I am T4 arm pits down no working muscles , any muscle that crosses line of my arm pits does not work. Supporting my upper body in the kart was my major goal in setting up a kart. The things you do to support upper body will mess up the how the kart handles on the track. Karts pull high side loads
and if your body is not supported you will not be able to drive. Paraplegic with a lower injury like close to the waist level would likely not have a problem and could use a normal kart seat with no other support.

You will need to put a bungee cord across the front bumper over your legs, to hold your legs in the kart. If you hit a big bump in the kart your leg can bounce out the kart, this happen to me, I got lucky and did not damage my leg.
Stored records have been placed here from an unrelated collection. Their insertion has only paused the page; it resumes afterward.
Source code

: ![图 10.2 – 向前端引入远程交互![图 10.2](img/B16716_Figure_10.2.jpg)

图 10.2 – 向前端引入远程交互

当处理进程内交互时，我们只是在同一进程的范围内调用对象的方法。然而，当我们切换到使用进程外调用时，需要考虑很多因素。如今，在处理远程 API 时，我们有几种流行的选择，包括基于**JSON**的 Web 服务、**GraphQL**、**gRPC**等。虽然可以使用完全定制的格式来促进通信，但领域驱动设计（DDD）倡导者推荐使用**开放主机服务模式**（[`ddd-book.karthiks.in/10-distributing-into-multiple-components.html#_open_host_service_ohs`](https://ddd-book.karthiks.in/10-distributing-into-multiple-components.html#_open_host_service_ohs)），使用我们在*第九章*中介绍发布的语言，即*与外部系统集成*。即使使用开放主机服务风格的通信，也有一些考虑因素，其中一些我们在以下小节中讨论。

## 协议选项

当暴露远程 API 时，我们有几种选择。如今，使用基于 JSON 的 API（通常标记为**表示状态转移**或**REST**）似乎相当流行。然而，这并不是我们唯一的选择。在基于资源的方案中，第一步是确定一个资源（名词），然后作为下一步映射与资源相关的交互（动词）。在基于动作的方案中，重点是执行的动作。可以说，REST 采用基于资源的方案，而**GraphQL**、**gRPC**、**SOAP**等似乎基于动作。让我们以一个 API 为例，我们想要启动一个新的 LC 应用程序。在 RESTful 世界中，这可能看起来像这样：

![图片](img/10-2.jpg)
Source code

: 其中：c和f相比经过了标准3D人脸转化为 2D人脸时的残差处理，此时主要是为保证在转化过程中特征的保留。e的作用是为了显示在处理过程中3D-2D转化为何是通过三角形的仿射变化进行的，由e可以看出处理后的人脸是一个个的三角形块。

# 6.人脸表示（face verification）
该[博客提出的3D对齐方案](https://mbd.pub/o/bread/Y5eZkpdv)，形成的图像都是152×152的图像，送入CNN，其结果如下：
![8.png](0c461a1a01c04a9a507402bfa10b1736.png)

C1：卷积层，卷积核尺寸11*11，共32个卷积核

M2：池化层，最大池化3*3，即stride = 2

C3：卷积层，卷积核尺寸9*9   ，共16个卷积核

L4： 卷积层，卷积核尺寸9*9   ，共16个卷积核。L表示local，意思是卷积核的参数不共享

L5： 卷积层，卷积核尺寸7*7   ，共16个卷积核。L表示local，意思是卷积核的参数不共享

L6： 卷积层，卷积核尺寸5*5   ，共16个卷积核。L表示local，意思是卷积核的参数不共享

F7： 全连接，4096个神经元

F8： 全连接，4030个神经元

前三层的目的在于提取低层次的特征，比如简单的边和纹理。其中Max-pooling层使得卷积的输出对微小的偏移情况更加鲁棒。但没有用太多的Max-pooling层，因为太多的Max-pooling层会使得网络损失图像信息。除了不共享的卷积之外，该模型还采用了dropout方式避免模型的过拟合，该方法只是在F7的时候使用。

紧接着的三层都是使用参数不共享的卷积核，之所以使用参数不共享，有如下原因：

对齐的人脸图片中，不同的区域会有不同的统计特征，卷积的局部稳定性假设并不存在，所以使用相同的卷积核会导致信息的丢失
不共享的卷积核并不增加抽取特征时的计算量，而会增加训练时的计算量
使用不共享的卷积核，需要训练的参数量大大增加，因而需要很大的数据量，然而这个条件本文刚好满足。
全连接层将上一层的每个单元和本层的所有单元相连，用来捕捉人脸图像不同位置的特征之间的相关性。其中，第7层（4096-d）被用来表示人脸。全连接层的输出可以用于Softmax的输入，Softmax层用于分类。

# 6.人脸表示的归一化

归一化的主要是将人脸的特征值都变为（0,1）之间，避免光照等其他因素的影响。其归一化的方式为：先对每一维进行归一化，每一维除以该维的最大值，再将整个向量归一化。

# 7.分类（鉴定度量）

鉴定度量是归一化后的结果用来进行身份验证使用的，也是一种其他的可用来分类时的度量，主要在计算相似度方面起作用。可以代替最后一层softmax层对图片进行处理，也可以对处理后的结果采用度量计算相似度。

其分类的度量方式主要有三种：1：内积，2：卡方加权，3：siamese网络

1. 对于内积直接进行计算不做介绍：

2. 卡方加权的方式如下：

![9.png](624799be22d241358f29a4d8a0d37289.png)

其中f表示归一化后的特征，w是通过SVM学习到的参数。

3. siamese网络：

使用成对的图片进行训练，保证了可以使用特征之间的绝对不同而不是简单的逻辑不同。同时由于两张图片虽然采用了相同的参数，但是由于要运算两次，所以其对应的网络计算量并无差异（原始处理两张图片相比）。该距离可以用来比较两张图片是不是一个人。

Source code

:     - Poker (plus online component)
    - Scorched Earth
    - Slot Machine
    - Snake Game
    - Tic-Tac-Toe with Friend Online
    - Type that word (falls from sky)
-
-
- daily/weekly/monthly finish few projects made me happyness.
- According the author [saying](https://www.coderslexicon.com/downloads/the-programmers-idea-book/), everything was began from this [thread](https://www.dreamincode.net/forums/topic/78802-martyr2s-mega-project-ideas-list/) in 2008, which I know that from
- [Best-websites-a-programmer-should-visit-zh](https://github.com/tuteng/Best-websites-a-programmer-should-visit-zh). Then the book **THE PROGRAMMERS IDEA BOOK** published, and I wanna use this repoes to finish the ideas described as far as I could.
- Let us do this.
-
I used a Velcro round my legs up where my legs come out of the seat near the gas tank to keep my leg away the exhaust pipe on my shifter, in corners your leg whats to slide toward exhaust pipe. I got third degree burn on my leg from the pipe, my leg slid 8 inches over onto pipe due to cornering forces when I burned my leg.

I do not have pictures or video of the changes I made to the kart after the time the video on YouTube where shot.

The Clutch kart video is kart with a KT-100 Yamaha motor, I did not need arm rest supports like I used on the shifter kart . On this kart I did use a PRO RIB seat that I got from Power Sports Racing, this seat does come up a little higher on the sides than a normal kart seat. I only used this Kart a few months got bored with it and moved to shifter karts.